The Irish Language

Patrick Weston Joyce
1910

1. Dialects of Celtic. There are two main branches of the Ancient Celtic Language: The Goidelic, or Gaelic, or Irish; and the British; corresponding with the two main divisions of the Celtic people of the British Islands. Each of these has branched into three dialects. Those of Gaelic are:—The Irish proper; the Gaelic of Scotland, differing only slightly from the Irish; and the Manx. The dialects of British are: Welsh, Cornish, and Breton or Armoric. Of the whole six dialects, five are still spoken; the Cornish became extinct in the last century; and Manx is nearly extinct.

2. Three Divisions of Irish. It is usual to divide Irish, as we find it written, into three stages: I. Old Irish, from the eighth to the twelfth century. This is the language of the Irish found in the Book of Armagh, and of some few passages in the Book of the Dun Cow. II. Middle Irish, from the twelfth to the fifteenth century, marked by many departures from the pure Old Irish forms. This is the language of most of our important manuscripts, described in next Chapter; such as the Book of the Dun Cow, the Book of Leinster, the Lebar Brecc, and the Book of Ballymote. III. Modern Irish, from the fifteenth century to the present day. This is the language of most of the Ossianic tales. The purest specimens are the writings of Keating. There is a vast amount of manuscript literature in Modern Irish.

3. Ogham was a species of writing in use in early ages, the letters of which were formed by combinations of short lines and points on and at both sides of a middle or stem line called a flesc. Scraps of Ogham are sometimes found in manuscripts, but it was almost always used for stone inscriptions, the groups of lines and points generally running along two adjacent sides of the stone, with the angle for a flesc. Upwards of 200 Ogham monuments have been found in various parts of the four provinces of Ireland; but they are far more numerous in the south and south-west than elsewhere.

Nearly all the Oghams hitherto found are sepulchral inscriptions. Where inscriptions have not been injured or defaced, they can in general be deciphered, so that many have been made out beyond all question. But as the greatest number of Ogham stones are more or less worn or chipped or broken, there is in the interpretation of the majority of the inscriptions some conjecture and uncertainty.

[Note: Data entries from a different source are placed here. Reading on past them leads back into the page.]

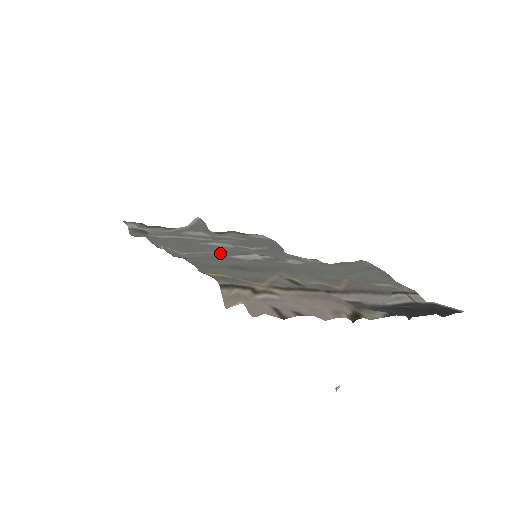
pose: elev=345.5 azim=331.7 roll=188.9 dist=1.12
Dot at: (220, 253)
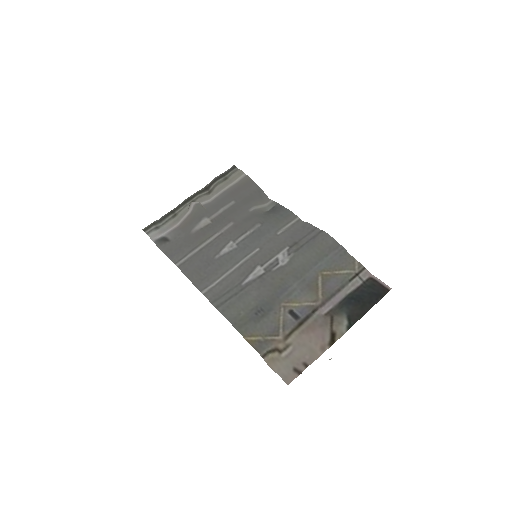
Dot at: (236, 274)
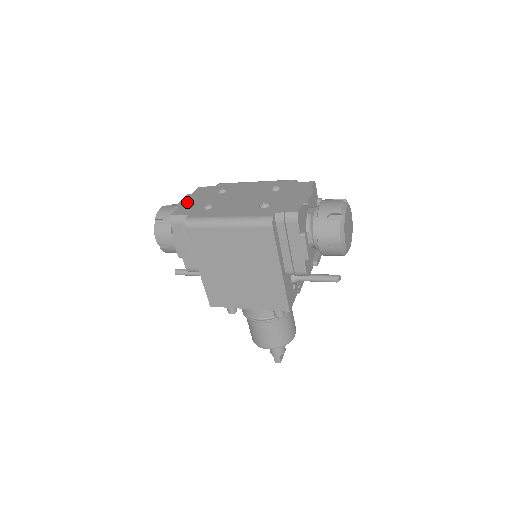
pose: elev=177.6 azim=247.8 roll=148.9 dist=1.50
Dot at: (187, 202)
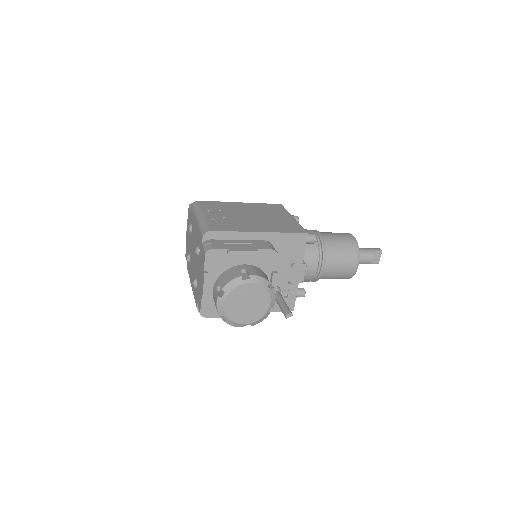
Dot at: (187, 237)
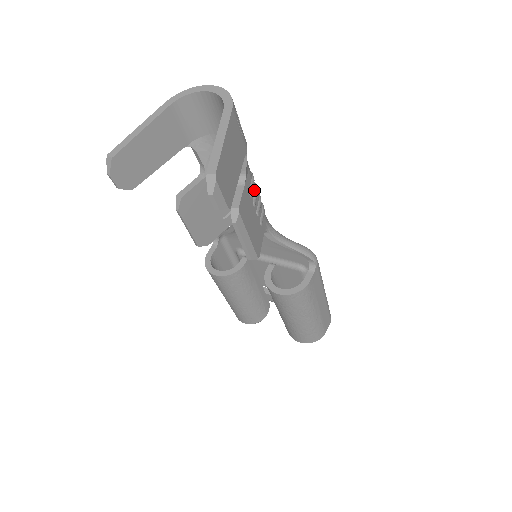
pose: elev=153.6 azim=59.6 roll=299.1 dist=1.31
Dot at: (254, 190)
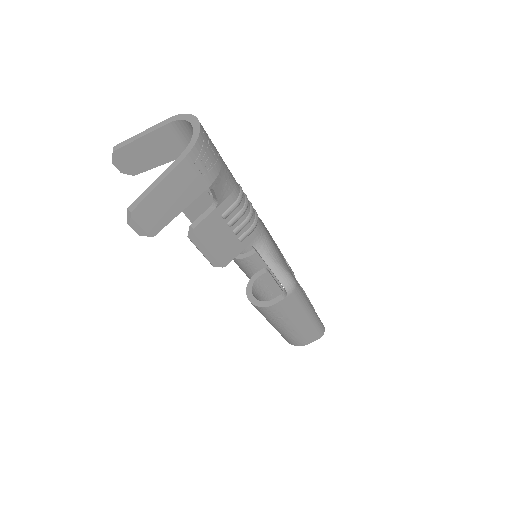
Dot at: (236, 213)
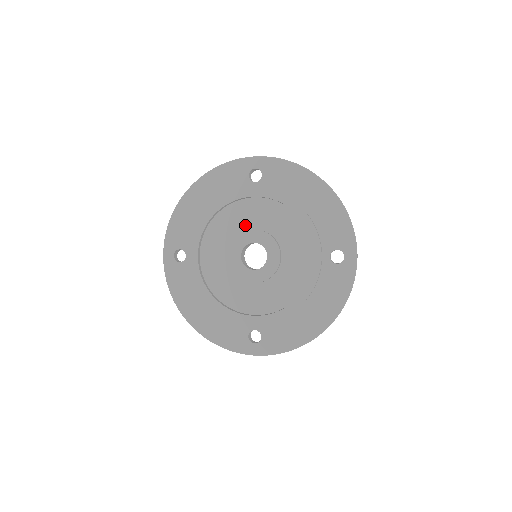
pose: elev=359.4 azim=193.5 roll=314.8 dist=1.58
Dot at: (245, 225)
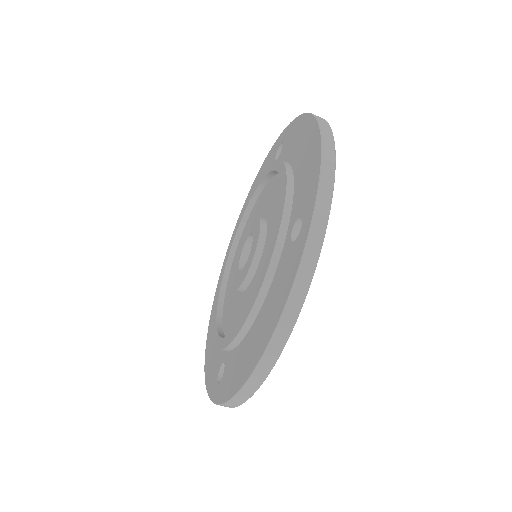
Dot at: occluded
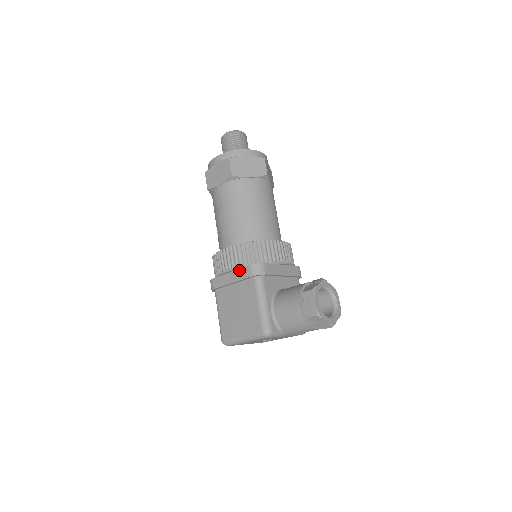
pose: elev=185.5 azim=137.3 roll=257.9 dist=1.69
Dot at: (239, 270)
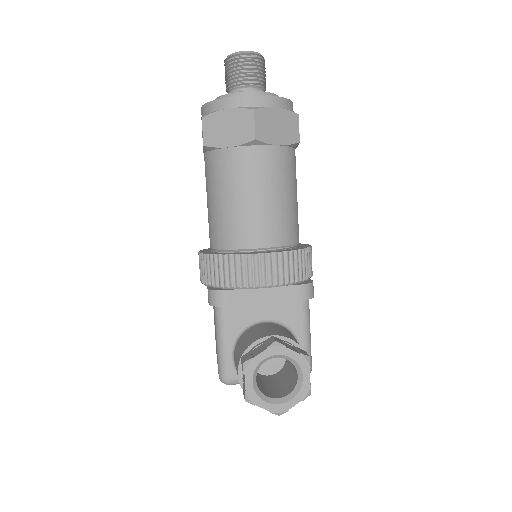
Dot at: occluded
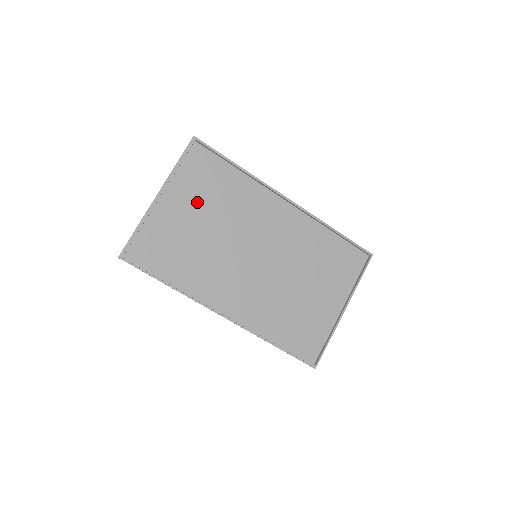
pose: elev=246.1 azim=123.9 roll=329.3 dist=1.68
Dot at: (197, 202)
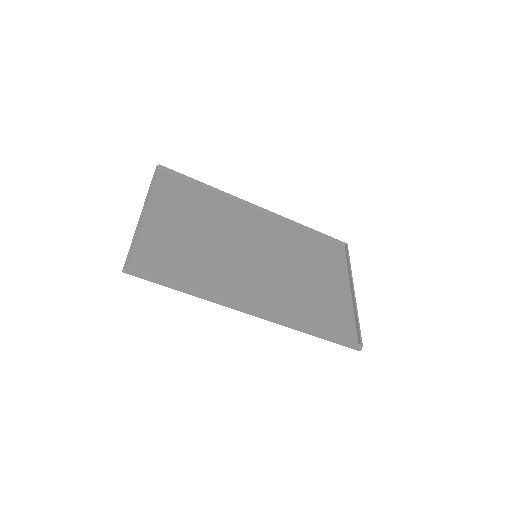
Dot at: (182, 215)
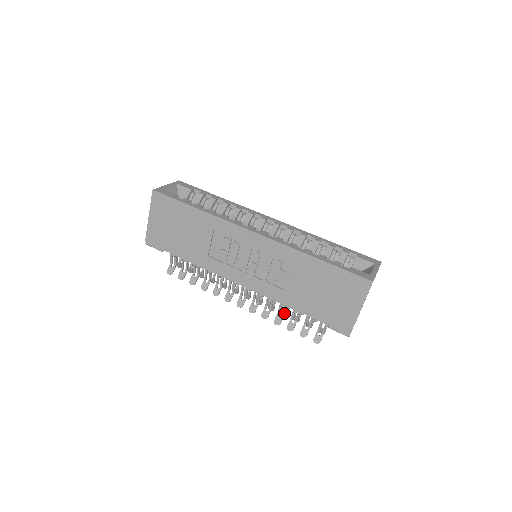
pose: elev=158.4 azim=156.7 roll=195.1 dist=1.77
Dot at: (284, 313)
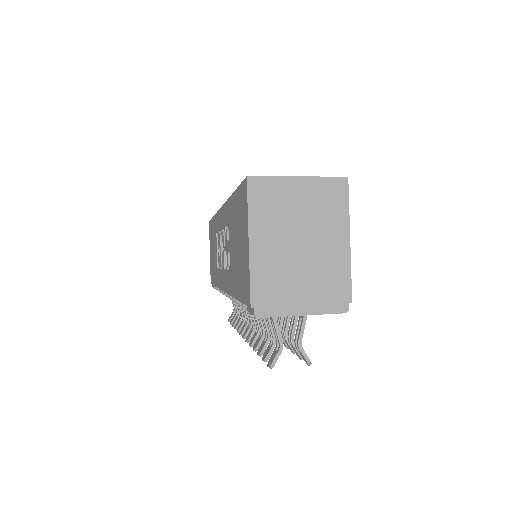
Dot at: (262, 328)
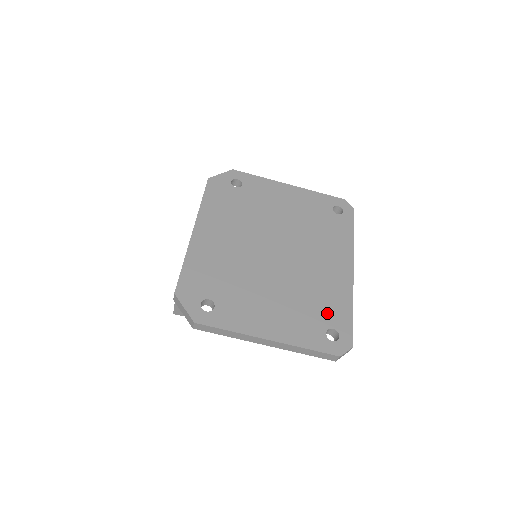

As to the antiquity of Ogham writing, the best authorities now agree that it is a survival from the far distant ages of paganism, and that it was developed before Christianity was heard of in Ireland. But the custom of engraving Ogham on stones, and of—occasionally—writing in Ogham characters in vellum books, continued far into Christian times. In the ancient tales we find it often stated that Oghams were cut on rods of yew or oak, and that such rods were used as a mode of communication between individuals, serving the same purpose among them as letter-writing serves now.